Specialist lenders more attractive to SME borrowers

by Phil McCarroll22 Sep 2016
Small business owners looking to finance future growth are increasingly likely to turn to specialist non-bank lenders in their search for capital.

According to the latest SME Growth Index from debtor finance firm Scottish Pacific, the past 12 months have seen a marked increase in the popularity of non-bank lenders among small business owners.

“Businesses are increasingly looking beyond the banks to fund growth and to help ease cash flow concerns,” chief executive officer peter Langham said.

“From this time last year, there has been a 30% increase in SME owners planning to fund their growth using a specialist non-bank lender, with one in five now indicating their intention to do so,” Langham said.

Whether it be from banks or non-banks, the index shows SMEs will likely need to source capital from elsewhere if they do wish grow, with a nearly a quarter predicting a decline in revenue.
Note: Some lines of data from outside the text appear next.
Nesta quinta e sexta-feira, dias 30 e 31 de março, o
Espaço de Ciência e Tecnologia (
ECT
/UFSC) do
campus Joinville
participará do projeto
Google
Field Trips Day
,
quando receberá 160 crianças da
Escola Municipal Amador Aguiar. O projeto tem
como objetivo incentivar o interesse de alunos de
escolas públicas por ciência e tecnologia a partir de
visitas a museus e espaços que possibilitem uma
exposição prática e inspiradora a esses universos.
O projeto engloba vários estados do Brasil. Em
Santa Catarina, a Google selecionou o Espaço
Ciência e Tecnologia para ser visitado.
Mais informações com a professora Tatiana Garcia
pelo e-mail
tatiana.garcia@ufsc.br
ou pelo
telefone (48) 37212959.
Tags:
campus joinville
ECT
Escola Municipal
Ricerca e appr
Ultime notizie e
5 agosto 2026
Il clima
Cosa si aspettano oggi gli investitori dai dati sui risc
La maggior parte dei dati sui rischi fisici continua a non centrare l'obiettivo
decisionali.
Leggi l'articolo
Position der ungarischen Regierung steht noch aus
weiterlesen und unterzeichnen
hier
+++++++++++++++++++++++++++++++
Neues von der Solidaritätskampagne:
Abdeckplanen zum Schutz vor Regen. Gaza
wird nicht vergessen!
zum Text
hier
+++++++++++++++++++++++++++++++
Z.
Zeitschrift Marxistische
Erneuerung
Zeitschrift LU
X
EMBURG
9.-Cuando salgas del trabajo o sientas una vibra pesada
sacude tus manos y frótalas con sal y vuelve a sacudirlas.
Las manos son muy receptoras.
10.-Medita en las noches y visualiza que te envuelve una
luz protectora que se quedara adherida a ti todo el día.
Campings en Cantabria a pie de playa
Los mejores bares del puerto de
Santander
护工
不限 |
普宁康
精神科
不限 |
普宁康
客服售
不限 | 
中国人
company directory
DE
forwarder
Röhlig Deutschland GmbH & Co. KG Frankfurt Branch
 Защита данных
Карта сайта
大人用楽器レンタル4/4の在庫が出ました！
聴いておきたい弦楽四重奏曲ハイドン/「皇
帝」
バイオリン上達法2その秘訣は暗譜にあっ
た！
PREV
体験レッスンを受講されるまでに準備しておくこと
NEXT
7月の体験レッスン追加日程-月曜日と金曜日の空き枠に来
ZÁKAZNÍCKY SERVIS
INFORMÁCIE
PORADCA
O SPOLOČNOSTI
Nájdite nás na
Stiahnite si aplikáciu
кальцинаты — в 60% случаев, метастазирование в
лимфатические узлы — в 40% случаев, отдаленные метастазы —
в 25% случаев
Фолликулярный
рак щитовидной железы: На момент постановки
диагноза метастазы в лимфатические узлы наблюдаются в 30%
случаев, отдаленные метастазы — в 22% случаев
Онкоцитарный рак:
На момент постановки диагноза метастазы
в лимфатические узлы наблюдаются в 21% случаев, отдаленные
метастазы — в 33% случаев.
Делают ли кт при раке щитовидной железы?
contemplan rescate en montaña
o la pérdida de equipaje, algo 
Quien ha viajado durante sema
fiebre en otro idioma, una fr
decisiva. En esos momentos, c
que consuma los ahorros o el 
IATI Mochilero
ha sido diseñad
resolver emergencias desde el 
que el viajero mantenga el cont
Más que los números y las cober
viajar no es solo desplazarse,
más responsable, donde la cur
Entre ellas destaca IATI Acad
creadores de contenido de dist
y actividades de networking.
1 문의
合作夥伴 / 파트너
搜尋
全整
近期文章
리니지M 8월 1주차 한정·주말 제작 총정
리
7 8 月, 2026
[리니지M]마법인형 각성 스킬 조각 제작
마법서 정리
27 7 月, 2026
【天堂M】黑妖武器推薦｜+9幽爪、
“Over the past two years, SMEs predicting revenue decline have almost doubled [from 13.2% to 24.2%], while those predicting increases have halved their growth forecasts [from 8.6% to 4%],” Langham said.

“The current environment is clearly placing pressure on Australia’s small to medium business community,” he said.

For the first time since the Index began in September 2014, SMEs forecasting positive growth are outnumbered by SMEs forecasting negative growth or no change by 51.6% to 48.4%.

On a similar note, SME owners said cash flow is their most pressing issue, with nearly 75% of owners saying it kept them awake at night.

“SMEs nominated cash flow as the most stressful element of business. They cited credit conditions as a key barrier to growth,” Langham said.

“With the Index highlighting that cash flow keeps 72.5% of respondents awake at night, it’s crucial for these leaders to find the right funding to support their business.”

Langham said the negative tone of the Index may have been fostered by uncertainty  the aftermath of the Federal Election and the UK Brexit referendum, he said it still shows the need to have right regulatory and funding systems in place to support the SME sector.